Исходный отрывок ::

- - -

В библиотеке в начале 1936 года числилось свыше 1800 индивидуальных абонентов, около ста абонементов СИЗО № 2, № 3 и примерно 30 коллективных абонементов, представлявших маленькие лагерные пункты, разбросанные по архипелагу. Особо активных читателей было около двухсот. Многих я уже знал в лицо и помнил их номера. Котляревский показывал мне наиболее известных деятелей с оттенком гордости за библиотеку, имеющую столь именитых читателей. Профессоров было множество: и совсем старых, как академик Рудницкий, и молодых, как Кикодзе – элегантный профессор Тбилисского университета. Однако все ученые отдавали пальму первенства Павлу Александровичу Флоренскому, выдающемуся математику, химику, инженеру, философу, богослову и протоиерею.
Труды Флоренского в области физики и математики предвосхитили многие идеи и теории, развитые во второй половине XX века его учениками, и в том числе академиком Иоффе, академиком Семеновым (Нобелевским лауреатом). Его книга «Столп и утверждение истины», где он стремился к построению конкретной метафизики, была признана крупнейшим вкладом в философию и принесла ему докторские степени многих европейских университетов, в том числе Грегорианского при Папской академии в Ватикане. До ареста он сотрудничал в МГУ и ряде институтов, преподавал в духовной академии философию, а также являлся консультантом председателя ВСНХ Серго Орджоникидзе. В Соловках он работал в проектно-сметном бюро, где разрабатывались проекты на далекую перспективу. Он был очень скромен, даже застенчив, здороваясь, снимал шапку и низко кланялся, носил довольно длинную бороду и такие же узенькие очки в железной оправе, как и Петр Иванович Вайгель – мой учитель немецкого языка.
Харадчинский и Гройсман часто приходили в библиотеку. Я набирал по их спискам 20—25 книг, а они в это время расспрашивали о моих делах. Часто заходили два Флоринских. Один из них был весьма несимпатичный – бывший заведующий протокольным отделом НКИД, другой – молодой, высокий, голубоглазый Лев Андреевич – студент Ленинградского политехнического университета. В будущем мы съедим с ним не один пуд соли. Мне нравился также Александр Дмитриевич Гедеонов – милый, образованный, тактичный летчик времен мировой и гражданской войн, сын генерал-лейтенанта, начальника Топографического управления Генштаба империи и внук директора Императорских театров Гедеонова. Хорошим читателем был Владимир Алексеевич Маклаков, младший брат двух известных деятелей России: старший, Василий Алексеевич, был депутатом Государственной думы и послом Временного правительства во Франции; средний брат, Николай Алексеевич, был министром внутренних дел в 1913—1915 годах (расстрелян в 1918 году). Примерно два раза в месяц появлялся Андрей Юльевич Руднянский – сторож на маяке, – из венгерских революционеров, избранный по рекомендации Ленина на II конгрессе Коминтерна секретарем Исполкома Коминтерна.

- - -

Приведённые строки ::
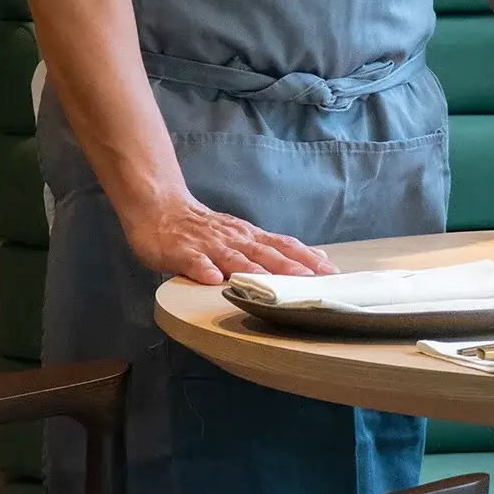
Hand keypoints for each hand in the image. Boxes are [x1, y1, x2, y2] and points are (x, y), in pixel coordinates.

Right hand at [122, 193, 336, 285]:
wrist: (160, 208)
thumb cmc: (203, 228)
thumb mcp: (241, 235)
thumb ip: (269, 248)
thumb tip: (309, 259)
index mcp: (249, 237)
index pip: (284, 246)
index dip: (308, 259)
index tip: (332, 273)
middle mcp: (235, 239)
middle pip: (266, 253)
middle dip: (290, 268)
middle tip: (313, 282)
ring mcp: (209, 245)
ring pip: (235, 259)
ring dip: (254, 271)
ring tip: (271, 285)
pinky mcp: (183, 251)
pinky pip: (195, 261)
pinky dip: (205, 270)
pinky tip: (213, 280)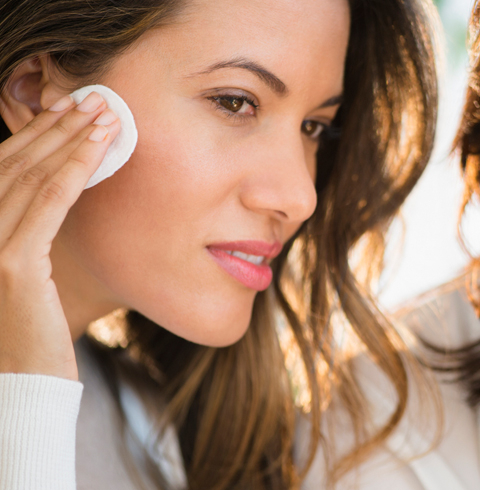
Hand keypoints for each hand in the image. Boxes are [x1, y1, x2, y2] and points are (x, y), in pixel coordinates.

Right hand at [0, 92, 120, 380]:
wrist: (18, 390)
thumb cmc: (27, 338)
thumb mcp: (21, 278)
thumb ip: (26, 239)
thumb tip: (59, 197)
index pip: (1, 172)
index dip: (33, 137)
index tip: (66, 113)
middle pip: (13, 165)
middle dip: (55, 129)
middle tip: (92, 101)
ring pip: (31, 177)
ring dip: (71, 140)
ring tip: (104, 114)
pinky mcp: (11, 265)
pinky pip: (49, 204)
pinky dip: (75, 169)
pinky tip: (99, 148)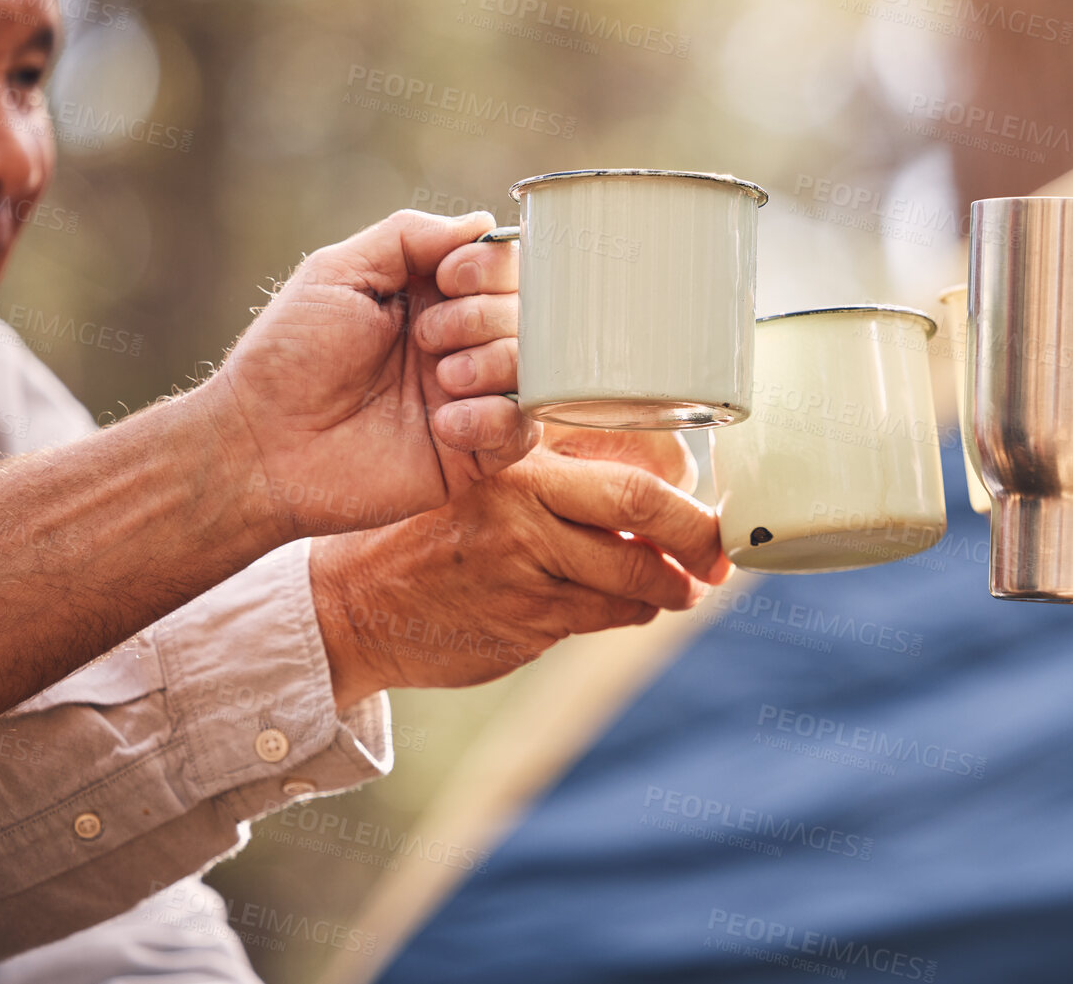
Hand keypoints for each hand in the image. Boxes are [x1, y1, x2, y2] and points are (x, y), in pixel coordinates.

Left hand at [204, 209, 537, 541]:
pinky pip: (523, 430)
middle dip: (482, 317)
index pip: (504, 265)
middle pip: (529, 312)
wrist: (261, 445)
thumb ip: (408, 237)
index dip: (490, 266)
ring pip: (535, 367)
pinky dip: (495, 419)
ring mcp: (470, 397)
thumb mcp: (336, 272)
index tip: (448, 278)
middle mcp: (460, 343)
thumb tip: (485, 222)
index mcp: (433, 297)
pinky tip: (446, 425)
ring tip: (440, 381)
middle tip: (427, 340)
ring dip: (492, 364)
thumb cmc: (288, 356)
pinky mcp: (472, 453)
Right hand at [309, 426, 730, 707]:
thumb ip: (567, 468)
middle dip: (699, 537)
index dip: (684, 481)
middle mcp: (522, 500)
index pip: (634, 454)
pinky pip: (601, 616)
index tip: (702, 496)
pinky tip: (621, 604)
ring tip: (681, 588)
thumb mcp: (488, 474)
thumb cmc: (434, 532)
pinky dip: (625, 612)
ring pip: (633, 576)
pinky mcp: (525, 622)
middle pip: (644, 504)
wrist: (351, 605)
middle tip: (720, 556)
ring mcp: (523, 566)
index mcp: (518, 451)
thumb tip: (673, 480)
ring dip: (669, 588)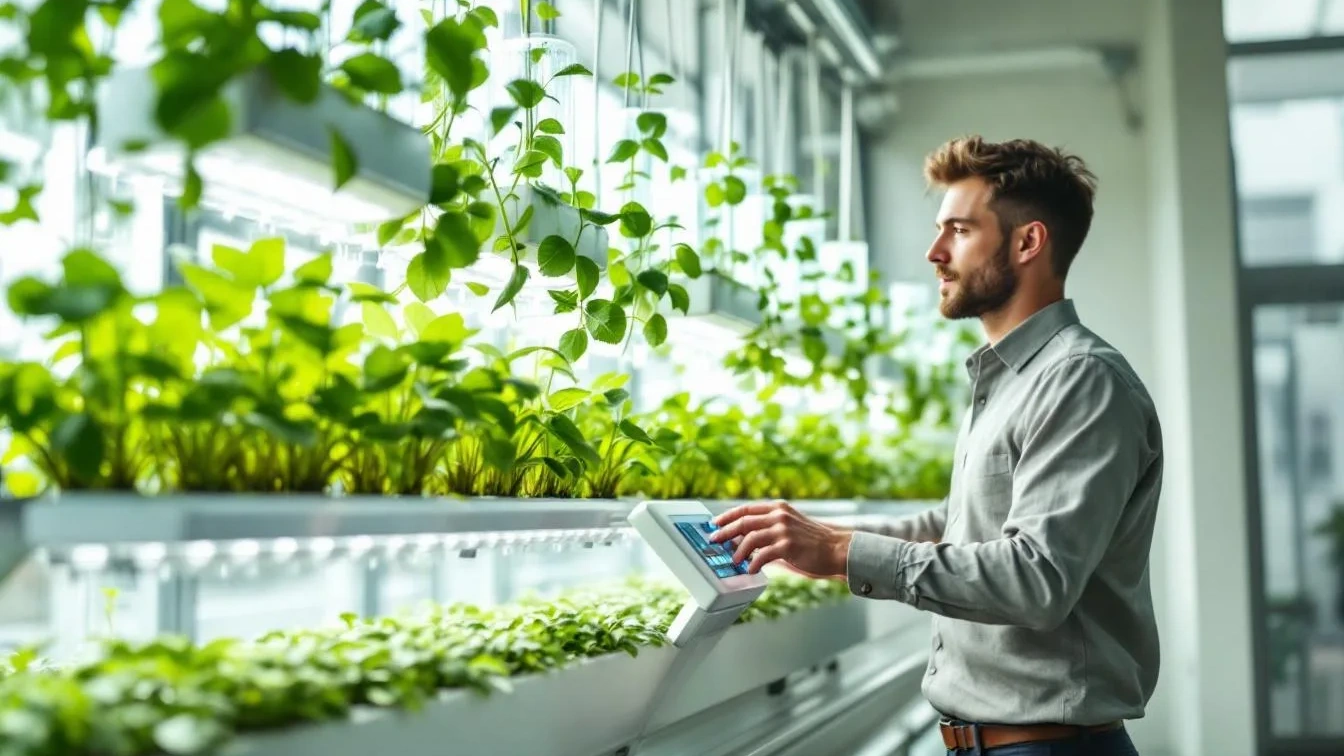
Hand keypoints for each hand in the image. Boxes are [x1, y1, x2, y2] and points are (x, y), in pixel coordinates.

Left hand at [710, 500, 852, 578]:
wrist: (836, 549)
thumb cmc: (813, 542)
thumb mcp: (790, 526)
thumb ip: (769, 528)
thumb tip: (743, 540)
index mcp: (778, 508)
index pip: (746, 508)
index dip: (728, 516)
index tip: (715, 523)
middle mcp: (779, 515)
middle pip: (744, 521)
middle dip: (725, 531)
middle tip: (715, 540)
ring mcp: (783, 529)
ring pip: (750, 537)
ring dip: (738, 551)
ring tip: (733, 561)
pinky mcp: (788, 545)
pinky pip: (763, 555)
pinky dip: (753, 563)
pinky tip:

- - -

Задание :: Где, согласно отрывку, работал Флоренский на Соловках?

Ответ :: В проектно-сметном бюро.